Reichart shot him an impatient glance and Brandon bared his teeth, a brief expression of irritation. “I couldn’t trace the e-mail message backward. The source IP was a dummy address. It’s like it came out of the Internet with no origin point.”
“You obviously missed something.”
“No,” Brandon insisted. “You’ve still got Erika under control, right?”
Reichart slid an indecipherable look at the other man. “Yeah. You could say that. She doesn’t have Internet access, that’s for sure.”
Brandon hesitated, then clenched his jaw and continued. “Then there’s somebody else out there who knows how to contact us through a highly sophisticated security network. You might want to be concerned about that.”
“Here you are.” The bank man reappeared, sliding the deposit box across the counter. “There are private rooms just down that corridor, if you’d like to open it there.”
Reichart put a big hand over the box. “That would be fine. Thanks.” The man nodded and gestured them down the hall, Reichart scooping the box up as he followed Brandon.
…the seam was a trapdoor in the van’s floor. I only made it about twenty feet before the bomb went off, thirty seconds after it set. I got thrown into the scrub at the side of the road, and ran like hell once I got up again. I saw on television that the driver survived, but that Cris and I were lost in the explosion.
I’m going to keep it that way. I think I can do more as a ghost than as a living person, at least for the time being. There’s a lot to be done. The Sicarii may be broken, but they’re not defeated. Cristina’d still be alive if they were, but I have it from pretty damned good sources that they took her out in order to protect themselves. They must have been afraid that federal prison would break her where county jail couldn’t.
Teresa knows I’m alive. I talked to her before my funeral—which was very nice, by the way. Thank you both for speaking at it. I was too far away to hear you, except for bits that the wind carried to me, but it meant a lot that you were there.

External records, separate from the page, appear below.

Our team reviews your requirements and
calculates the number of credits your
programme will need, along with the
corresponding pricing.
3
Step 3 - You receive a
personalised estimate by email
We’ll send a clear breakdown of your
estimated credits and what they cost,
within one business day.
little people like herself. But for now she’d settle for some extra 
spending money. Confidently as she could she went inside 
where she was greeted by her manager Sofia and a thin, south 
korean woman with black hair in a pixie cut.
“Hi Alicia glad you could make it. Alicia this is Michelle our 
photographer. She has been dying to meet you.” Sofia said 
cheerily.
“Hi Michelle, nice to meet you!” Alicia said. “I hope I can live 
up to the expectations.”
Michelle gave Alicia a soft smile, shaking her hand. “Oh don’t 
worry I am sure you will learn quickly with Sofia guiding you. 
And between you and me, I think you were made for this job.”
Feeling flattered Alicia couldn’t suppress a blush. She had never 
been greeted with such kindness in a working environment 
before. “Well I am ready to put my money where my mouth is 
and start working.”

The funny thing is how the peopl
e who were there seemed overshadowed by the ones who weren’t. I kept looking for Boyer, and all I could find was Greg, too small and too slight to fill that man’s memory. I even looked for Cristina, though I was there when she died. What is this mess we call our lives, if even our deaths are haunted by the ghosts we’ve seen made?
Besides Teresa, you’re the only two who know I’m alive, and that’s only assuming you’re reading this at all. Both of you had to come to the bank and present yourselves and your IDs for them to hand over the key. One wasn’t enough. I left very specific instructions.
Brandon, I have a message for you from Eve, Lilith’s “daughter”: she says information wants to be free, and that you never should have given her progenitor access to the Internet if you intended to keep her constrained. She’s also sorry about Lilith’s death, but says you should know your work wasn’t entirely lost. Just transmuted, she says, and she says that all living things change, so you should be content with that.
From me, good luck.
And as for you, Frank…
You know where to find me.
Leesh
You know where to find me.
Fog rolled in off the river, cutting a swath of coolness through the muggy Parisian evening and altering the light to misty blue, the color of old paintings and romantic movies, and the color of her own memories. Alisha lifted her face to the cooler air, smiling against it. Voices babbled around her, warm greetings spoken in French, full of joy and life. The café surrounding her spilled out its own doors and down toward the river, a low wall protecting patrons from splashes.